What you should do.
In the records below, begin at the line containing "1,100.7 | 989.2 |" and end at the line containing "(271.9) | (238.9) |"; quote every line in that span exactly, including both boundary lines, and no others.

Dataset entries.
+ + +
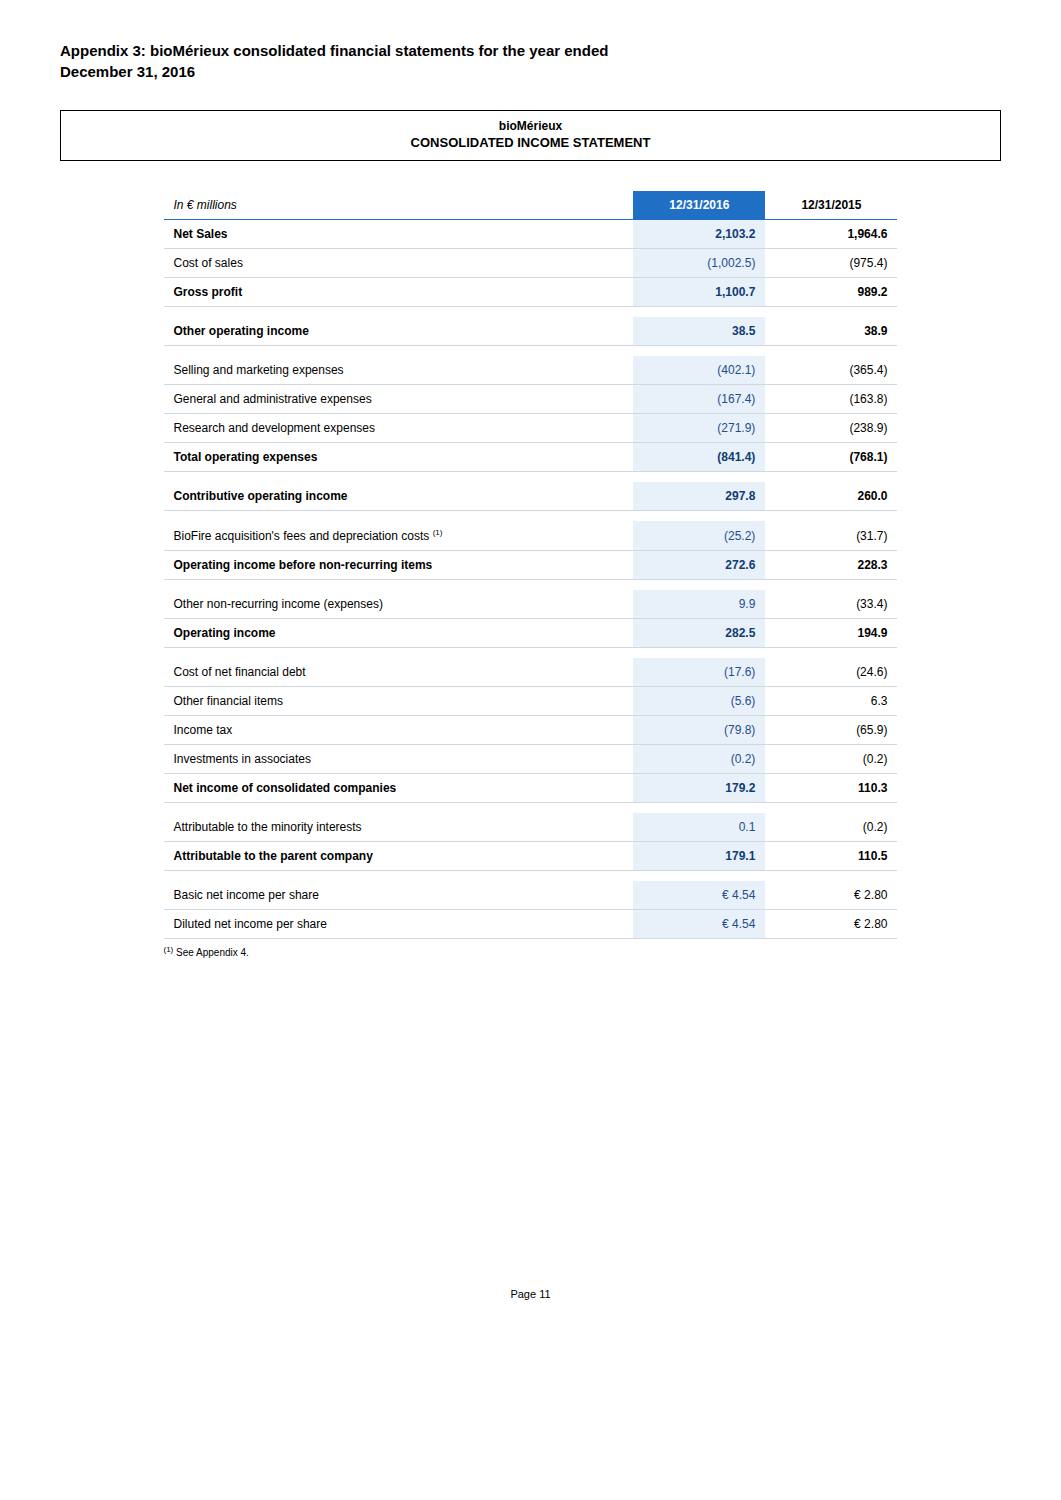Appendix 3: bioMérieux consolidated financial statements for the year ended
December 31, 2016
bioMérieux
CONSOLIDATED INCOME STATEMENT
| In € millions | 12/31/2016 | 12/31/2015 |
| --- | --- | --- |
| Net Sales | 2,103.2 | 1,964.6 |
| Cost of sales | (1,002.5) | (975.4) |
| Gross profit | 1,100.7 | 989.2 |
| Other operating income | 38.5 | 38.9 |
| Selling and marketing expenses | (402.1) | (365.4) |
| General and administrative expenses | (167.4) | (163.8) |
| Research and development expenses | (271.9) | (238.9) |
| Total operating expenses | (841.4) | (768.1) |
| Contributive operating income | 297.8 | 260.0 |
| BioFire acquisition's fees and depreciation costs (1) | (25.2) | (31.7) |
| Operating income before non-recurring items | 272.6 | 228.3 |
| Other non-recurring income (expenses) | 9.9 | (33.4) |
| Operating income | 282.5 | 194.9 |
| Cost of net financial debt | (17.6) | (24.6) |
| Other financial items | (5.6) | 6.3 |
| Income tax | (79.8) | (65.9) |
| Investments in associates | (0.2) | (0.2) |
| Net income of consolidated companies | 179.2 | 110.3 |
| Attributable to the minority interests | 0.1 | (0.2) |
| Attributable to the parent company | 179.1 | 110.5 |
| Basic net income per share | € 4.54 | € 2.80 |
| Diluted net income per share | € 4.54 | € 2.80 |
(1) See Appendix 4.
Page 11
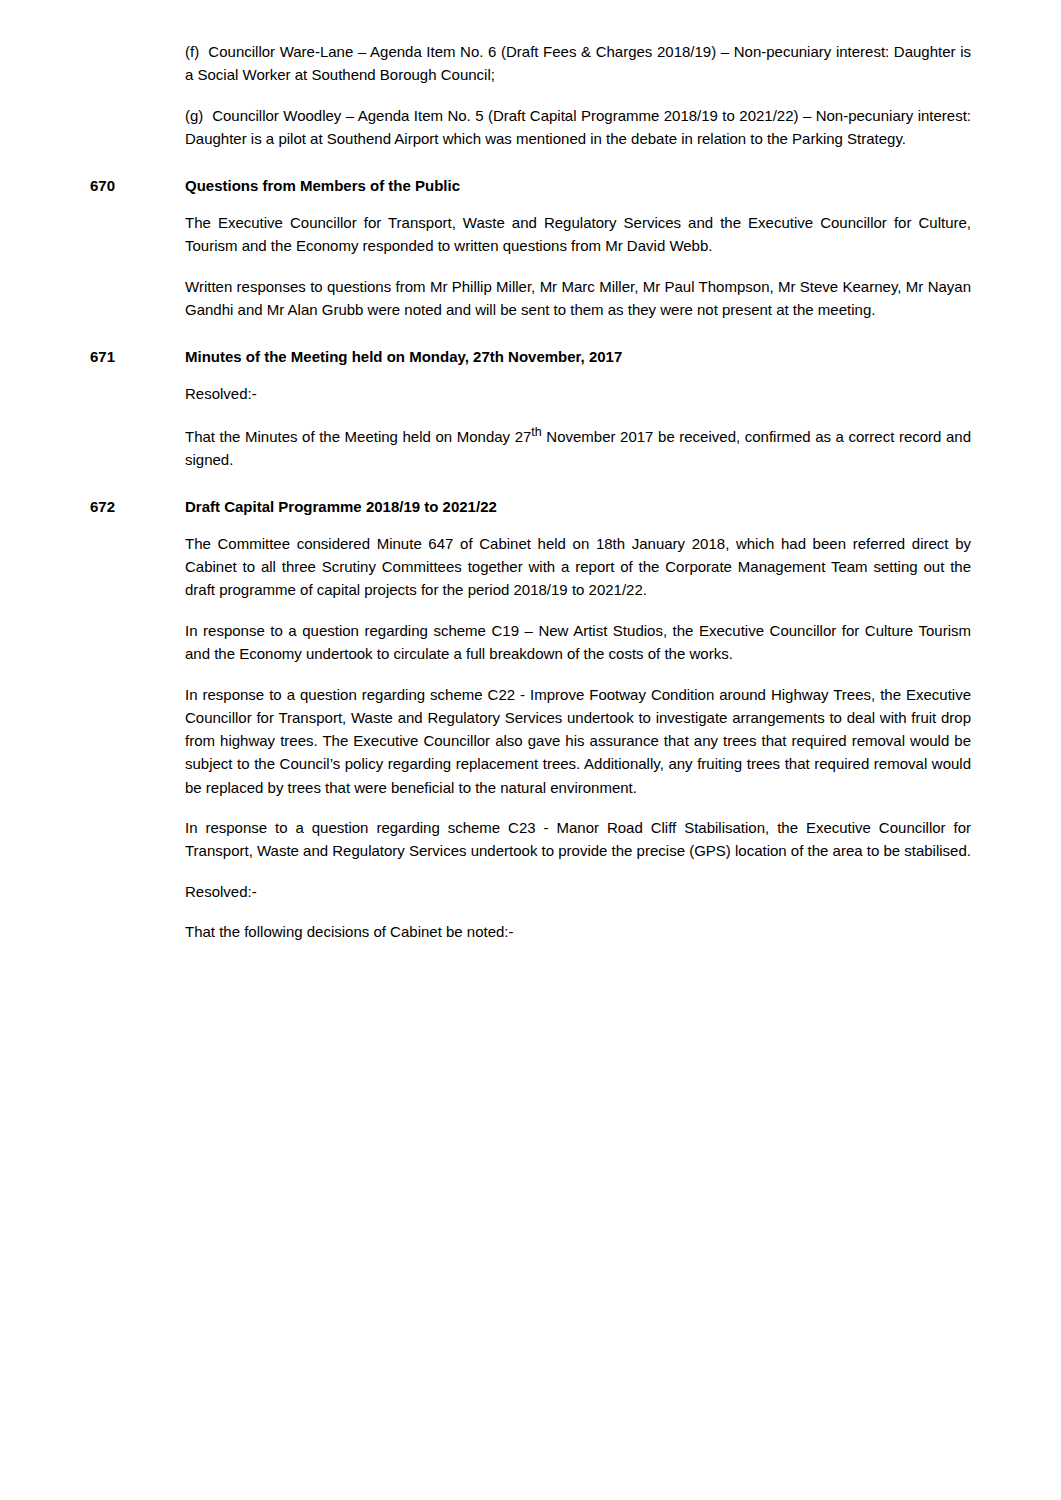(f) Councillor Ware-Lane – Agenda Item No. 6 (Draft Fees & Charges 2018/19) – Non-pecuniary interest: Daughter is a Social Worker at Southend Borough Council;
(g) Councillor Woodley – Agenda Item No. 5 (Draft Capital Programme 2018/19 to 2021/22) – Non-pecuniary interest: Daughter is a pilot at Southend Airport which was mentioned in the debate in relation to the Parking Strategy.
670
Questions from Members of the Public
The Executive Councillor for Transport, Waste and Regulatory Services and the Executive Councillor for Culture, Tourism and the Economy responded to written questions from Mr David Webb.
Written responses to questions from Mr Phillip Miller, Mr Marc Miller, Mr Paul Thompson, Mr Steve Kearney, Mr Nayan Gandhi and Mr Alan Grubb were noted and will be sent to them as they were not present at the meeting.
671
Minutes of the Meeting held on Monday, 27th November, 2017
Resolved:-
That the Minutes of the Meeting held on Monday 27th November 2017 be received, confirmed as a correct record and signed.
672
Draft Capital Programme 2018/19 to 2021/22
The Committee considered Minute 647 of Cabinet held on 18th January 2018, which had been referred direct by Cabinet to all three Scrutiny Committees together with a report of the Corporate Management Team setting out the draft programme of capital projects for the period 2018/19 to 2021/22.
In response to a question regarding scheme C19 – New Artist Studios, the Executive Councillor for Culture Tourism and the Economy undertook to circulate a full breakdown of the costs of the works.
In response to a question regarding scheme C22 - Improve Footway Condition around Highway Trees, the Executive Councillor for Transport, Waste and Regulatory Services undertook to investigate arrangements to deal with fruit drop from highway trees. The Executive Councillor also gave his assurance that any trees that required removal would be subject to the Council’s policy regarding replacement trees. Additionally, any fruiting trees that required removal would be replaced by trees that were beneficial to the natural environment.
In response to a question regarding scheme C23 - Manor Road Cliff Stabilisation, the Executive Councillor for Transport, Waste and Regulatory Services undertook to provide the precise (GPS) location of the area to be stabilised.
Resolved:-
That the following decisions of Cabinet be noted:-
+ + +
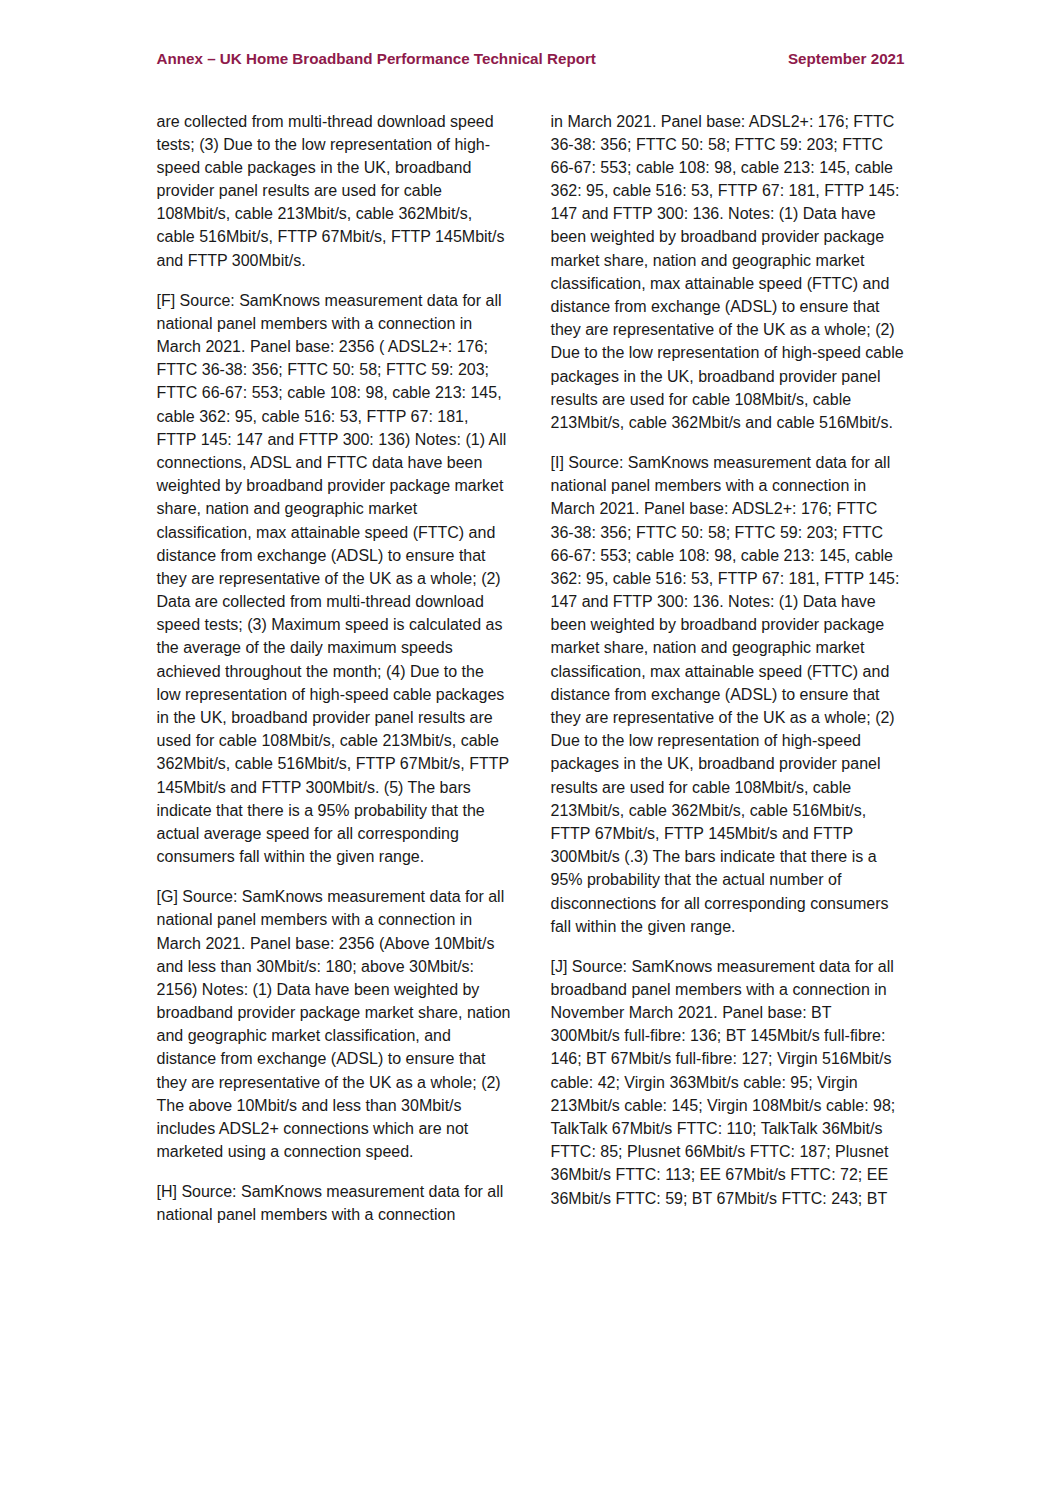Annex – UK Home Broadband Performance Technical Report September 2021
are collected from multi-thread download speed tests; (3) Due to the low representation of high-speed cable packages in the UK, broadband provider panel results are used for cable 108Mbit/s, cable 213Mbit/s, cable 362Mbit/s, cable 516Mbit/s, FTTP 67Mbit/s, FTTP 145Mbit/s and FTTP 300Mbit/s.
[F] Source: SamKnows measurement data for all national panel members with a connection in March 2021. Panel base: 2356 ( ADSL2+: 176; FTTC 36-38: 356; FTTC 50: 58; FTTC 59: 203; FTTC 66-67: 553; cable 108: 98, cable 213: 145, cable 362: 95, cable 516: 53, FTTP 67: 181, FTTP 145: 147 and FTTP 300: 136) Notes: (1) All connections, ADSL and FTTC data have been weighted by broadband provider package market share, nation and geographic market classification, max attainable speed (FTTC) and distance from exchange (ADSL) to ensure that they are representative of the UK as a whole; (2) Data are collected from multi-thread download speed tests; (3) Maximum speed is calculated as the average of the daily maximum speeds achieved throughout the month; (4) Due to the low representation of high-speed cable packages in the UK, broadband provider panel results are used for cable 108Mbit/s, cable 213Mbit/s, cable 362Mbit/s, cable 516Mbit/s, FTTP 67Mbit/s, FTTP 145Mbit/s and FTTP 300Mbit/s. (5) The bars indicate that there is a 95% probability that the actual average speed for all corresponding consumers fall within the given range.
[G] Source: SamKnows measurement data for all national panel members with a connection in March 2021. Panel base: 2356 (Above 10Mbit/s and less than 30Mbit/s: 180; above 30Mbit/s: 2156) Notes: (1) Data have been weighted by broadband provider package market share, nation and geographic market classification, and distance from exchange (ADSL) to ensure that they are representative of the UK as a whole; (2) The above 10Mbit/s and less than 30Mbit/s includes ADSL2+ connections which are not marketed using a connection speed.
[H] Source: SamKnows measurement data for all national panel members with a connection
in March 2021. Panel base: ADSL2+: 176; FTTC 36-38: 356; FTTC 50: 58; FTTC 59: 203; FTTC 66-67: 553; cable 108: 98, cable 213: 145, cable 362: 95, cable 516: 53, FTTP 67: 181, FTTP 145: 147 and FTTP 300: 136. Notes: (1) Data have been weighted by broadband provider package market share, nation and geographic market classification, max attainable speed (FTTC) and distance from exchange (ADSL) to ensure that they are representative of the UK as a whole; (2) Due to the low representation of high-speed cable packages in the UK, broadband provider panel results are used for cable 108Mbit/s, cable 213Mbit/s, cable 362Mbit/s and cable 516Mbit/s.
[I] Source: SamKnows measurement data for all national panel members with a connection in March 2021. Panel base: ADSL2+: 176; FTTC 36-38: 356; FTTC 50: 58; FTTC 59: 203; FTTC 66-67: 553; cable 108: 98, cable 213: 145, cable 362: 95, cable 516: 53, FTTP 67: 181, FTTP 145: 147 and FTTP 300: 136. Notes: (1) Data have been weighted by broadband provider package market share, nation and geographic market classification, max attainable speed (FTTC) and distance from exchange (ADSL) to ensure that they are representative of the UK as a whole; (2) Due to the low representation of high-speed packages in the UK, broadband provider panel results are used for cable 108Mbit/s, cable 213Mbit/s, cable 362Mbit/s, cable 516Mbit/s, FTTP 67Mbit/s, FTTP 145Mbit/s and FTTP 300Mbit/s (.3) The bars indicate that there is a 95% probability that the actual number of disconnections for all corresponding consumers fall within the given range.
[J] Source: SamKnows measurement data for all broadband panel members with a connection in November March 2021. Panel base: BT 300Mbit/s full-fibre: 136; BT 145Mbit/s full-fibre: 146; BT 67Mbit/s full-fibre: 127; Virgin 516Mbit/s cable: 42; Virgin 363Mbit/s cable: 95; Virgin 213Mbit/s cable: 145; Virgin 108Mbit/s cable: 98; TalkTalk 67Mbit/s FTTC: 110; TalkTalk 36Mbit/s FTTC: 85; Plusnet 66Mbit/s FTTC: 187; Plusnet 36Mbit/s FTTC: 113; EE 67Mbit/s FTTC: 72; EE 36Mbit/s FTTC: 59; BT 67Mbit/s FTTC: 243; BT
+ + +
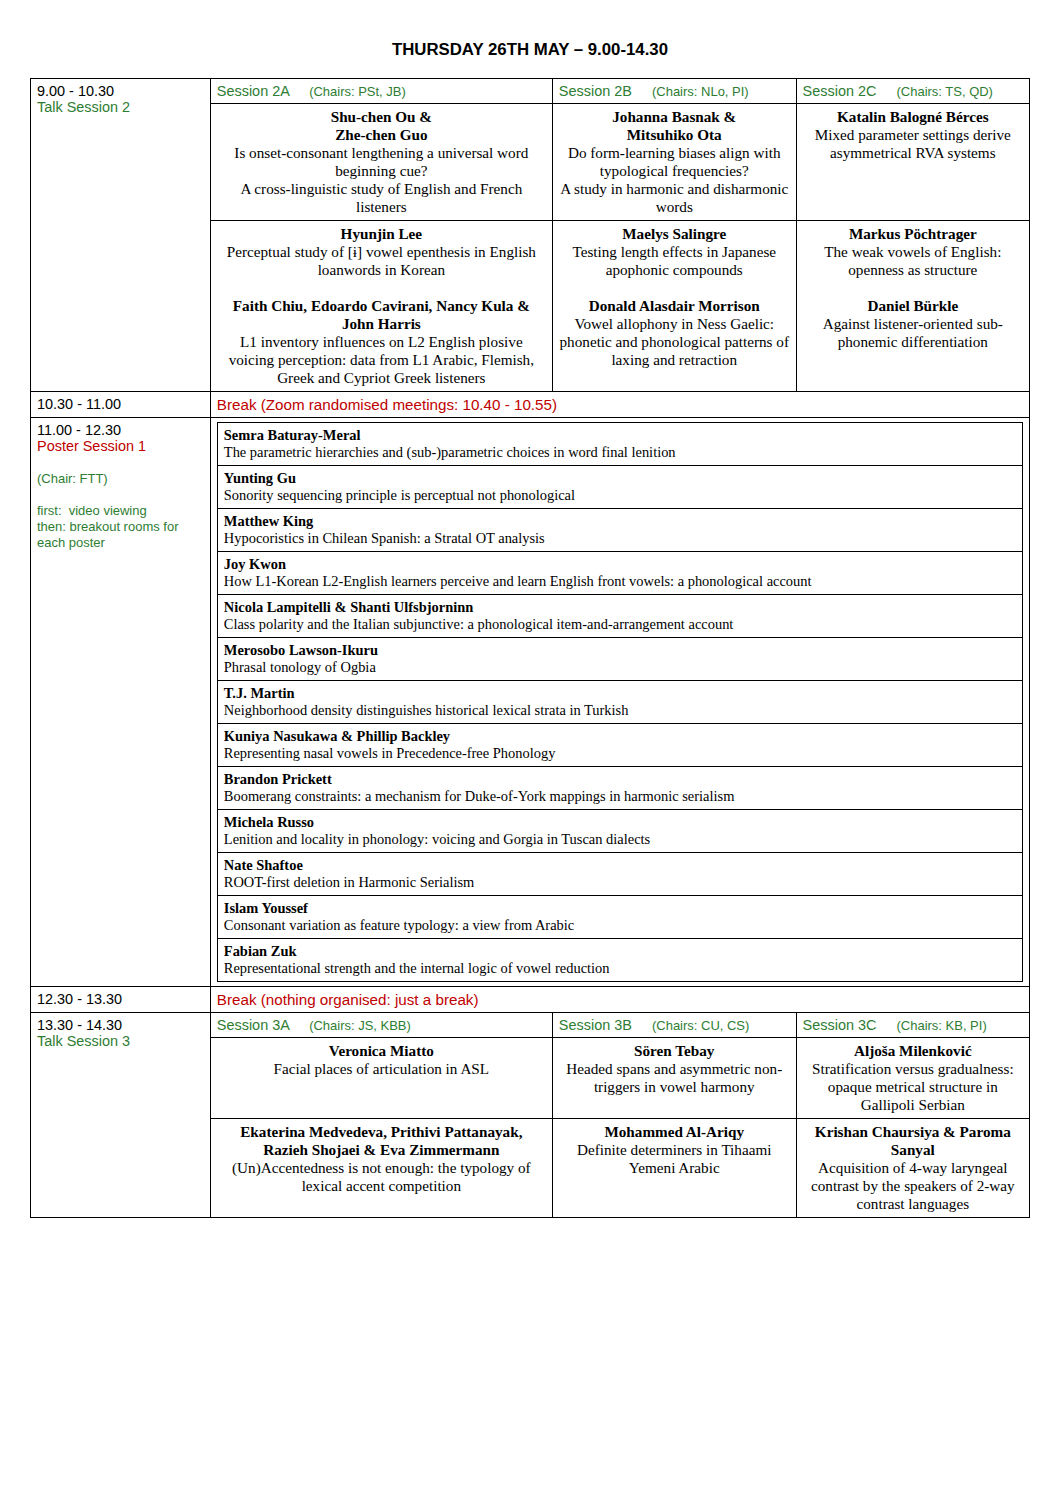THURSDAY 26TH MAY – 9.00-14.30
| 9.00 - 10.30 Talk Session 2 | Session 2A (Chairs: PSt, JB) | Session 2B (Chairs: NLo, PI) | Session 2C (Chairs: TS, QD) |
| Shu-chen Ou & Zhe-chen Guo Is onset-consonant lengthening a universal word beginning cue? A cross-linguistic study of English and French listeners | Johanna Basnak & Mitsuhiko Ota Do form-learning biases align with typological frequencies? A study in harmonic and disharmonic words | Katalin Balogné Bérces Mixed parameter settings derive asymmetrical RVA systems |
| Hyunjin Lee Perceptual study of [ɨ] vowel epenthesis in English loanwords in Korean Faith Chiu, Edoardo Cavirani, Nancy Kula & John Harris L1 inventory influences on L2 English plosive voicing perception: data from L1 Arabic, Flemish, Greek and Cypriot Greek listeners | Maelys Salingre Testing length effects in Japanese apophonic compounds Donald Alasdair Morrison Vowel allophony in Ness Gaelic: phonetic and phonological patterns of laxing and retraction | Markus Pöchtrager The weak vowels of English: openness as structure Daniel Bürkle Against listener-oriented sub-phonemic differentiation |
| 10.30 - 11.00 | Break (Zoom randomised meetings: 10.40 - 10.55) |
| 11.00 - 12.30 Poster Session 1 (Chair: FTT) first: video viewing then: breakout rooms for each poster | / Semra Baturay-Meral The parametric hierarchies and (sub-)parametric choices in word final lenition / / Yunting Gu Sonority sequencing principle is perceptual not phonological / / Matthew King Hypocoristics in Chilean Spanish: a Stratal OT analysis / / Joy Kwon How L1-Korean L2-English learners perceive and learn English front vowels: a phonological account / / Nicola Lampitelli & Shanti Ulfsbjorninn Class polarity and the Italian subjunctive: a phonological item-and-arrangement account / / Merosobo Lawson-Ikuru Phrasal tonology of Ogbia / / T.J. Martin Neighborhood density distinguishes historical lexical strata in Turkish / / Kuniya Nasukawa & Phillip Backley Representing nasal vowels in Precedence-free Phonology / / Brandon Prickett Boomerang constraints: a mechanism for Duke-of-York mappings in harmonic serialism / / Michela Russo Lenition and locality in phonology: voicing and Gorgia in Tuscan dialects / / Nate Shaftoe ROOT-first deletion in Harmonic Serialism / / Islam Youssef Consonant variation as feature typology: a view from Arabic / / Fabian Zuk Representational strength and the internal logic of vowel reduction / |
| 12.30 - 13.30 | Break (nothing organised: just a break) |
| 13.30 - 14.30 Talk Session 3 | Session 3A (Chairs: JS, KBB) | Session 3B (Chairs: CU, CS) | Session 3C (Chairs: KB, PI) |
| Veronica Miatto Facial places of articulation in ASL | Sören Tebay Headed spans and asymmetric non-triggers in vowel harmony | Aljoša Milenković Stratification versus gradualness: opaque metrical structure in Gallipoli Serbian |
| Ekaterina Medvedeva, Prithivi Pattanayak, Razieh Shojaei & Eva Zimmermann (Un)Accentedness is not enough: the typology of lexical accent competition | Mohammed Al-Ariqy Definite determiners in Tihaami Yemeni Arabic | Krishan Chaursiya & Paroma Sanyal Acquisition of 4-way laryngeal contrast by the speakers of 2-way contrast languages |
+ + +
Your response.
| Gross profit | 1,100.7 | 989.2 |
| Other operating income | 38.5 | 38.9 |
| Selling and marketing expenses | (402.1) | (365.4) |
| General and administrative expenses | (167.4) | (163.8) |
| Research and development expenses | (271.9) | (238.9) |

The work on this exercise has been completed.